Von Ekkehard Böhm
10.10.2008 / Hannoversche Allgemeine Zeitung
Am Anfang des Nachrichtenjournalismus stand Aischylos mit seinem Drama „Die Perser“, einem Bericht vom Scheitern der persischen Übermacht im krieg gegen die Griechen 480 v. Chr. Zuerst ist da die Sprache, die auf der Bühne in Bilder umgesetzt wird. Was ist daraus geworden? Am Anfang von „Breaking News“ sieht man die Front eines Berliner Häuserblocks, auf fast jedem Balkon steht eine Satellitenantenne. Mittels dieser Antennen ergießt sich eine Bilderflut über die Fernsehgeräte, sie kommt von deutschen und französischen Sendern, isländischen und russischen, von Al Jazeera oder von CNN.
„Breaking News“ kommt von Rimini Protokoll und ist eine Produktion mehrerer deutscher Theater, darunter das hannoversche Staatsschauspiel. Jetzt war in Hannover Premiere im Ballhof 1. Man zögert, diese Arbeit von Helgard Haug und Daniel Wetzel ein Theaterstück zu nennen. Bühnenstücke beruhen auf einem festen Text, selbst wenn dieser im Regietheater nur als Steinbruch benutzt wird. „Breaking News“ aber muss jeden Abend neu erfunden werden. Im Programmheft ist ein Textauszug einer Frankfurter Inszenierung zu sehen; sie hat kam Ähnlichkeit mit der hannoverschen. Und wenn das Stück heute im Ballhof 1 wieder aufgeführt wird, wird es anders aussehen als bei der Premiere.
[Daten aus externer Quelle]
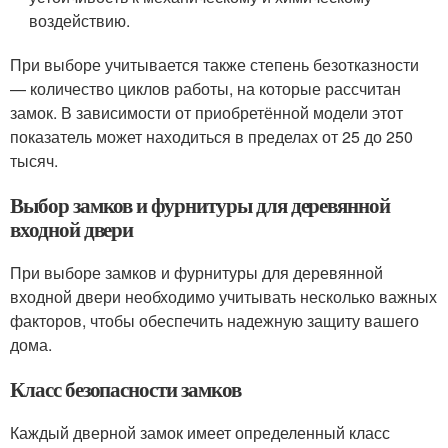
воздействию.
При выборе учитывается также степень безотказности
— количество циклов работы, на которые рассчитан
замок. В зависимости от приобретённой модели этот
показатель может находиться в пределах от 25 до 250
тысяч.
Выбор замков и фурнитуры для деревянной
входной двери
При выборе замков и фурнитуры для деревянной
входной двери необходимо учитывать несколько важных
факторов, чтобы обеспечить надежную защиту вашего
дома.
Класс безопасности замков
Каждый дверной замок имеет определенный класс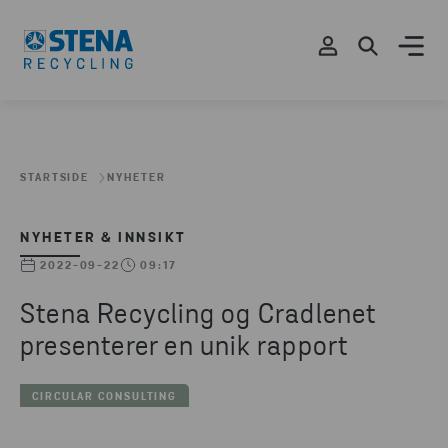
STARTSIDE
NYHETER
NYHETER & INNSIKT
2022-09-22
09:17
Stena Recycling og Cradlenet
presenterer en unik rapport
CIRCULAR CONSULTING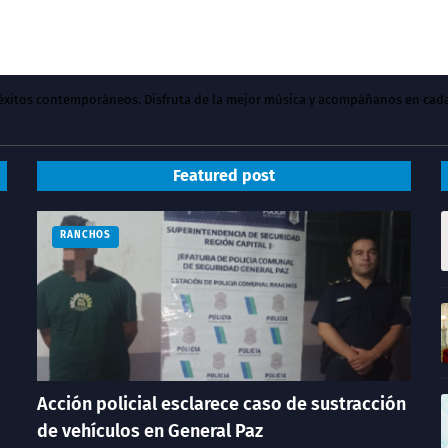
y éxitos contemporáneos. Disfruta de la mejor música y acompáñanos en cad
Featured post
RANCHOS
Acción policial esclarece caso de sustracción
de vehículos en General Paz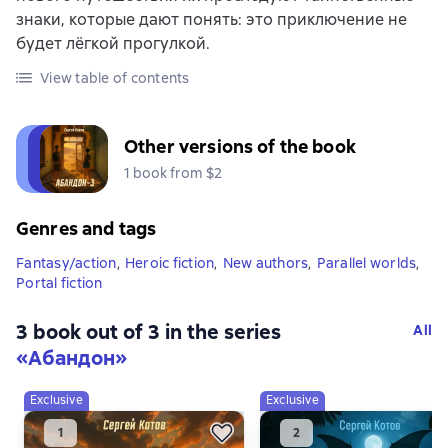
знаки, которые дают понять: это приключение не
будет лёгкой прогулкой.
View table of contents
Other versions of the book
1 book from $2
Genres and tags
Fantasy/action
,
Heroic fiction
,
New authors
,
Parallel worlds
,
Portal fiction
3 book out of 3 in the series
All
«Абандон»
Exclusive
Exclusive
Es beginnt um 19.30 Uhr, eine halbe Stunde vor der Tagesschau, die dann live zusammen mit vorher aufgenommenen Mitschnitten, über eines der vielen aufgestellten Fernsehgeräte gehen wird. Auf der Bühne agieren, wie bei Rimini Protokoll üblich, keine Schauspieler. Hier sind es die Leute, die den Nachrichtenfluss sichten, filtern und bewerten: Journalisten, eine Dolmetscherin, eine Cutterin. Ein Agenturjournalist (Andreas Osterhaus) lässt als Oberzapper von Sender zu Sender springen. Andere als Journalisten würden die Aufgabe, anhand der aktuellen Nachrichtenlage zu improvisieren, wohl auch kaum bewältigen können.
Zu sehen ist, was am nächsten Tag auch in der Zeitung stehen wird: die Bankenkrise in Island (mit dem isländischen Journalisten Símon Birgisson ist dafür der rechte Mann gefunden), der Auftritt des russischen Präsidenten Dmitri Medwedew in Lyon, der Flugzeugabsturz in Neapel. Das Ergebnis ist eine Kakofonie. Von Pakistan aus sieht die Welt völlig anders aus als von Deutschland, und wenn es in Beirut eine Schießerei gibt, wird sie in Island erst interessant, wenn davon eine isländische Reisegruppe betroffen wird. Aus der vermeintlichen Objektivität der Bilder wird so eine Fiktion der Welt, was der Journalist und „Tagesschau“-Kritiker Walter van Rossum mit ätzender Schärfe aufspießt.
Das Medium Fernsehen kann sich seine eigene Realität schaffen: Eine Begegnung kurdischer Politiker mit Präsident Georg W. Bush wird in ein vorgestanztes Regelwerk gepresst, und als die Amerikaner einst in Somalia landeten, war dies eine theatralische Inszenierung. Wie sagt doch Marshall McLuhan? „Das Medium transportiert keinen Inhalt, es ist selbst die Botschaft.“ Der technische Aufwand dafür ist freilich ein gewaltiger – auch für diesen Abend im Ballhof. Aischylos hatte es noch einfacher.